Zig Jackson photographs
Published by University of Oregon Libraries
Zig Jackson (b.1957- ) is a Native artist and photographer who grew up on the Fort Berthold Indian Reservation in North Dakota. He is an enrolled member of the Three Affiliated Tribes (Mandan, Hidatsa, and Arikara) whose work includes portraiture and documentary photography depicting traditional indigenous culture.
This collection (1990-2009) contains 89 black and white prints taken at Indian reservations and other regions across the United States. The prints feature documentary photography of contemporary Native American communities and events, and offer commentary on Indian identity, land rights, sovereignty, representation, and tribal traditions. Prints show Native American ceremonies, Indian reservations, sacred sites, lodges, monuments, tourism, souvenir booths, food stands, road signs, government buildings, and urban areas.

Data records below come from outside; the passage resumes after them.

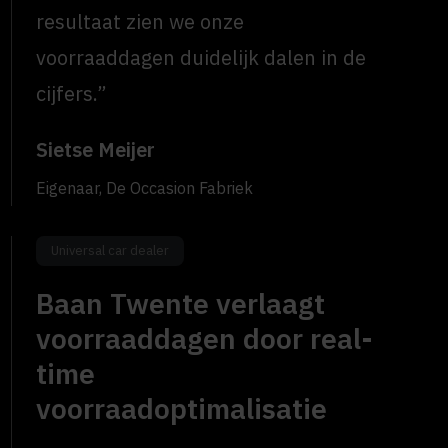
resultaat zien we onze
voorraaddagen duidelijk dalen in de
cijfers.”
Sietse Meijer
Eigenaar, De Occasion Fabriek
Universal car dealer
Baan Twente verlaagt
voorraaddagen door real-
time
voorraadoptimalisatie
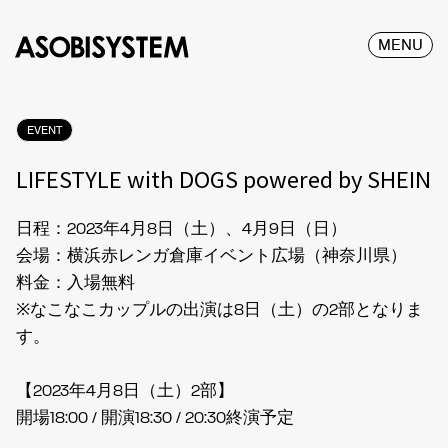
MENU
EVENT
LIFESTYLE with DOGS powered by SHEIN
日程：2023年4月8日（土）、4月9日（日）
会場：横浜赤レンガ倉庫イベント広場（神奈川県）
料金：入場無料
※なこなこカップルの出演は8日（土）の2部となりま
す。
【2023年4月8日（土）2部】
開場18:00 / 開演18:30 / 20:30終演予定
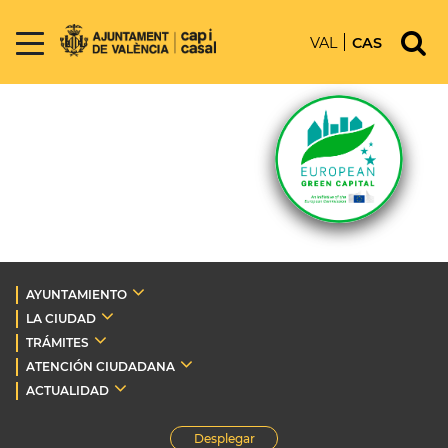
VAL
CAS
AYUNTAMIENTO
LA CIUDAD
TRÁMITES
ATENCIÓN CIUDADANA
ACTUALIDAD
Desplegar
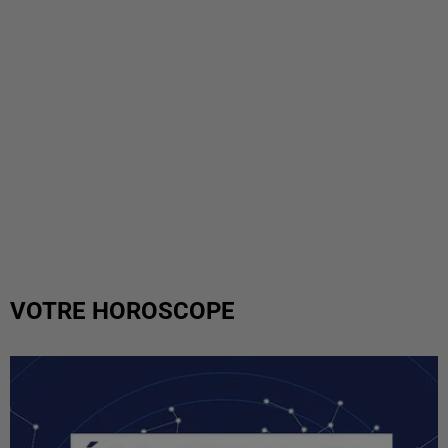
VOTRE HOROSCOPE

As an indigenous artist, Jackson uses photography to document the ever-changing landscape of contemporary Native America—from city to reservation to casino to oil country—and deconstruct the common myths and misconceptions that persist to the present day. Although people are inundated with images of Native Americans in the media and consumer society, Jackson observes that Indians still remain a mystery to mainstream America. Many continue to see Native Americans as “a people forgotten by time”—the Noble Savage,” stoic warrior, buckskin-clad maiden, or all-knowing shaman. Jackson’s images reveal a far different reality—one of a people in transition, at once struggling and thriving in the midst of a constantly changing technological world.